**EXERCISE OBJECTIVE**: Show every line of the data that includes the word "parameter".

(Saved entries)
***

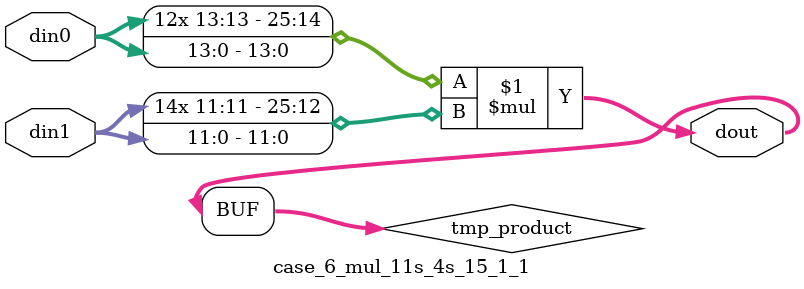
<source format=v>

`timescale 1 ns / 1 ps

 (* use_dsp = "no" *)  module case_6_mul_11s_4s_15_1_1(din0, din1, dout);
parameter ID = 1;
parameter NUM_STAGE = 0;
parameter din0_WIDTH = 14;
parameter din1_WIDTH = 12;
parameter dout_WIDTH = 26;

input [din0_WIDTH - 1 : 0] din0; 
input [din1_WIDTH - 1 : 0] din1; 
output [dout_WIDTH - 1 : 0] dout;

wire signed [dout_WIDTH - 1 : 0] tmp_product;



























assign tmp_product = $signed(din0) * $signed(din1);








assign dout = tmp_product;





















endmodule

</source>
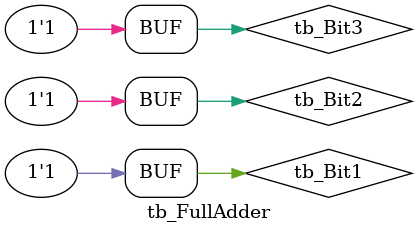
<source format=v>
`timescale 1ns/1ns
`include "./full-adder.v"

module tb_FullAdder;
	wire	tb_Carry,
			tb_Sum;
			
	reg		tb_Bit1,
			tb_Bit2,
			tb_Bit3;
	
	FullAdder	FA(	.Carry (tb_Carry),
					.Sum (tb_Sum),
					.Bit1 (tb_Bit1),
					.Bit2 (tb_Bit2),
					.Bit3 (tb_Bit3)
					);
	
	initial begin
			tb_Bit1 = 0; tb_Bit2 = 0; tb_Bit3 = 0;
		#10 tb_Bit1 = 0; tb_Bit2 = 0; tb_Bit3 = 1;
		#10 tb_Bit1 = 0; tb_Bit2 = 1; tb_Bit3 = 0;
		#10 tb_Bit1 = 0; tb_Bit2 = 1; tb_Bit3 = 1;
		#10 tb_Bit1 = 1; tb_Bit2 = 0; tb_Bit3 = 0;
		#10 tb_Bit1 = 1; tb_Bit2 = 0; tb_Bit3 = 1;
		#10 tb_Bit1 = 1; tb_Bit2 = 1; tb_Bit3 = 0;
		#10 tb_Bit1 = 1; tb_Bit2 = 1; tb_Bit3 = 1;
	end
	
	initial $monitor("Time: %2d, Bit1: %b, Bit2: %b, Bit3: %b, CS: %b%b", $time, tb_Bit1, tb_Bit2, tb_Bit3, tb_Carry, tb_Sum);
endmodule

</source>
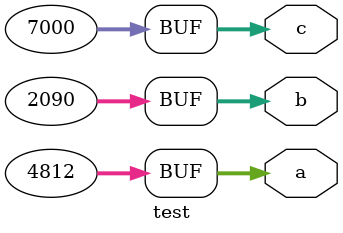
<source format=v>
module test(output [31:0] a, b, c);
  assign a = 1000 * $ln(123);
  assign b = 1000 * $log10(123);
  assign c = 1000 * $clog2(123);

initial begin
    $dumpfile("sim2.vcd");
    $dumpvars(0, test);  
end
endmodule
</source>
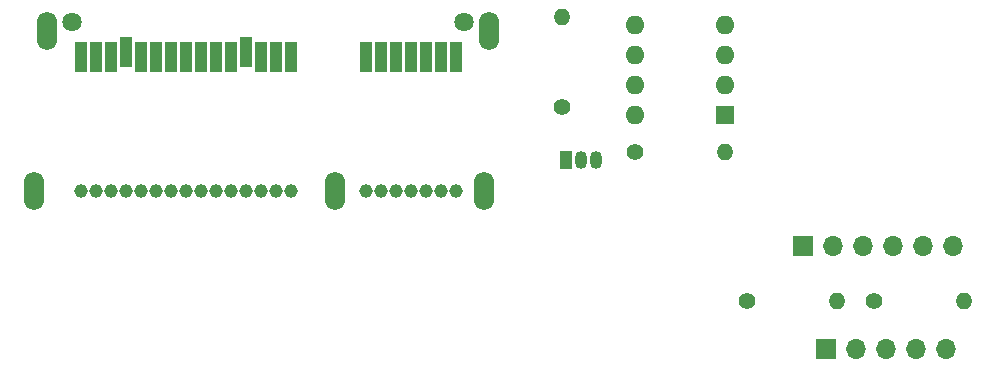
<source format=gbs>
%TF.GenerationSoftware,KiCad,Pcbnew,7.0.8*%
%TF.CreationDate,2023-10-16T22:13:19+02:00*%
%TF.ProjectId,sata_caddy,73617461-5f63-4616-9464-792e6b696361,rev?*%
%TF.SameCoordinates,Original*%
%TF.FileFunction,Soldermask,Bot*%
%TF.FilePolarity,Negative*%
%FSLAX46Y46*%
G04 Gerber Fmt 4.6, Leading zero omitted, Abs format (unit mm)*
G04 Created by KiCad (PCBNEW 7.0.8) date 2023-10-16 22:13:19*
%MOMM*%
%LPD*%
G01*
G04 APERTURE LIST*
G04 Aperture macros list*
%AMRoundRect*
0 Rectangle with rounded corners*
0 $1 Rounding radius*
0 $2 $3 $4 $5 $6 $7 $8 $9 X,Y pos of 4 corners*
0 Add a 4 corners polygon primitive as box body*
4,1,4,$2,$3,$4,$5,$6,$7,$8,$9,$2,$3,0*
0 Add four circle primitives for the rounded corners*
1,1,$1+$1,$2,$3*
1,1,$1+$1,$4,$5*
1,1,$1+$1,$6,$7*
1,1,$1+$1,$8,$9*
0 Add four rect primitives between the rounded corners*
20,1,$1+$1,$2,$3,$4,$5,0*
20,1,$1+$1,$4,$5,$6,$7,0*
20,1,$1+$1,$6,$7,$8,$9,0*
20,1,$1+$1,$8,$9,$2,$3,0*%
G04 Aperture macros list end*
%ADD10C,1.400000*%
%ADD11O,1.400000X1.400000*%
%ADD12R,1.700000X1.700000*%
%ADD13O,1.700000X1.700000*%
%ADD14R,1.050000X1.500000*%
%ADD15O,1.050000X1.500000*%
%ADD16R,1.600000X1.600000*%
%ADD17O,1.600000X1.600000*%
%ADD18C,1.152400*%
%ADD19O,1.697400X3.242400*%
%ADD20C,1.630000*%
%ADD21RoundRect,0.076200X-0.450000X-1.200000X0.450000X-1.200000X0.450000X1.200000X-0.450000X1.200000X0*%
G04 APERTURE END LIST*
D10*
%TO.C,R4*%
X68400000Y-43200000D03*
D11*
X76020000Y-43200000D03*
%TD*%
D12*
%TO.C,J1*%
X82650000Y-51175000D03*
D13*
X85190000Y-51175000D03*
X87730000Y-51175000D03*
X90270000Y-51175000D03*
X92810000Y-51175000D03*
X95350000Y-51175000D03*
%TD*%
D12*
%TO.C,J4*%
X84620000Y-59900000D03*
D13*
X87160000Y-59900000D03*
X89700000Y-59900000D03*
X92240000Y-59900000D03*
X94780000Y-59900000D03*
%TD*%
D10*
%TO.C,R1*%
X62200000Y-39420000D03*
D11*
X62200000Y-31800000D03*
%TD*%
D14*
%TO.C,Q1*%
X62560000Y-43900000D03*
D15*
X63830000Y-43900000D03*
X65100000Y-43900000D03*
%TD*%
D10*
%TO.C,R2*%
X88680000Y-55800000D03*
D11*
X96300000Y-55800000D03*
%TD*%
D10*
%TO.C,R3*%
X77890000Y-55800000D03*
D11*
X85510000Y-55800000D03*
%TD*%
D16*
%TO.C,U1*%
X76000000Y-40100000D03*
D17*
X76000000Y-37560000D03*
X76000000Y-35020000D03*
X76000000Y-32480000D03*
X68380000Y-32480000D03*
X68380000Y-35020000D03*
X68380000Y-37560000D03*
X68380000Y-40100000D03*
%TD*%
D18*
%TO.C,J3*%
X39270000Y-46500000D03*
X38000000Y-46500000D03*
X36730000Y-46500000D03*
X35460000Y-46500000D03*
X34190000Y-46500000D03*
X32920000Y-46500000D03*
X31650000Y-46500000D03*
X30380000Y-46500000D03*
X29110000Y-46500000D03*
X27840000Y-46500000D03*
X26570000Y-46500000D03*
X25300000Y-46500000D03*
X24030000Y-46500000D03*
X22760000Y-46500000D03*
X21490000Y-46500000D03*
X53240000Y-46500000D03*
X51970000Y-46500000D03*
X50700000Y-46500000D03*
X49430000Y-46500000D03*
X48160000Y-46500000D03*
X46890000Y-46500000D03*
X45620000Y-46500000D03*
D19*
X17515000Y-46500000D03*
X43045000Y-46500000D03*
X55615000Y-46500000D03*
%TD*%
D20*
%TO.C,J2*%
X20770000Y-32200000D03*
X53960000Y-32200000D03*
D21*
X39270000Y-35200000D03*
X38000000Y-35200000D03*
X36730000Y-35200000D03*
X35460000Y-34700000D03*
X34190000Y-35200000D03*
X32920000Y-35200000D03*
X31650000Y-35200000D03*
X30380000Y-35200000D03*
X29110000Y-35200000D03*
X27840000Y-35200000D03*
X26570000Y-35200000D03*
X25300000Y-34700000D03*
X24030000Y-35200000D03*
X22760000Y-35200000D03*
X21490000Y-35200000D03*
X53240000Y-35200000D03*
X51970000Y-35200000D03*
X50700000Y-35200000D03*
X49430000Y-35200000D03*
X48160000Y-35200000D03*
X46890000Y-35200000D03*
X45620000Y-35200000D03*
D19*
X18655000Y-32975000D03*
X56075000Y-32975000D03*
%TD*%
M02*

</source>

***

**RESPONSE FOR THIS EXERCISE**:
parameter ID = 1;
parameter NUM_STAGE = 0;
parameter din0_WIDTH = 14;
parameter din1_WIDTH = 12;
parameter dout_WIDTH = 26;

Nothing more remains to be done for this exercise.